Honor the trust others give us. Be rigorous about keeping all information in confidence and be vigilant to safeguard it.

In my professional life, I find it essential to keep my private conversations with others confidential, unless I have explicit permission to share what we discussed. This has trained me to confirm with others if the information in our conversation is private or public. The best conversations happen in an environment of safety and trust. The willingness of others to relate to us as a “safe place” to speak openly is a corollary to the rigor with which we honor and respect the privacy of the things people share with us. Personally, I consider the trust of others a badge of honor.

In the current political climate, there is a great deal of rancor and angst in and around the White House over “leaks,” which as far as I can tell has always been a robust trade in our Capitol, however it currently appears to have scaled new heights. A major concern around this is what people, especially foreign interests, will be willing to share with the President and his administration. The mistrust fomented by this climate is sharp, destructive, and contrary to smooth operations, and quite frankly, I see it as a detriment to our natural interests. It is a condition that allows us all to see the value of honoring another’s words as confidential.

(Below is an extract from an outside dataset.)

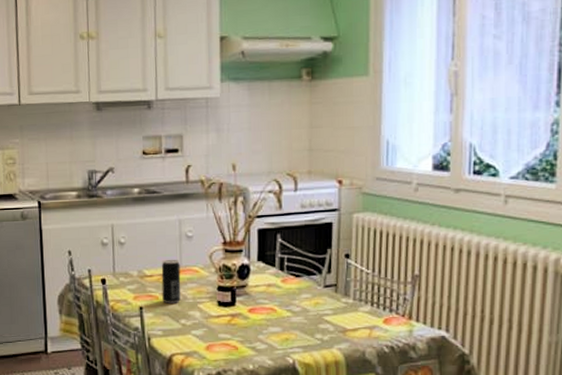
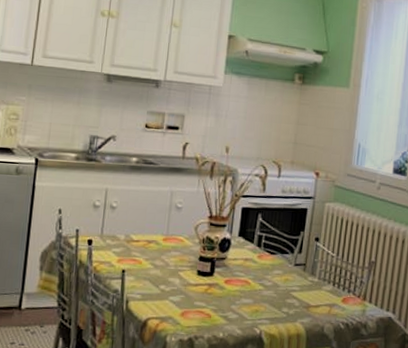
beverage can: present [161,259,181,303] -> none [145,227,167,269]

I know from experience, if I hear a “juicy tidbit” of information it takes discipline not to share it. What people are willing to share with us is a gift and it enhances our ability to be clear and to make good decisions. The less willing people are to confide in us the weaker the information we have to make good decisions. We are dependent on the quality of what others tell us in order to see the world clearly and to see beyond our own limited perceptions of what we consider to be truth. By respecting confidentiality and honoring the sanctity of what others tell us in private, we build trust and increase safety, which sustains our personal effectiveness, in our personal lives as well as in business.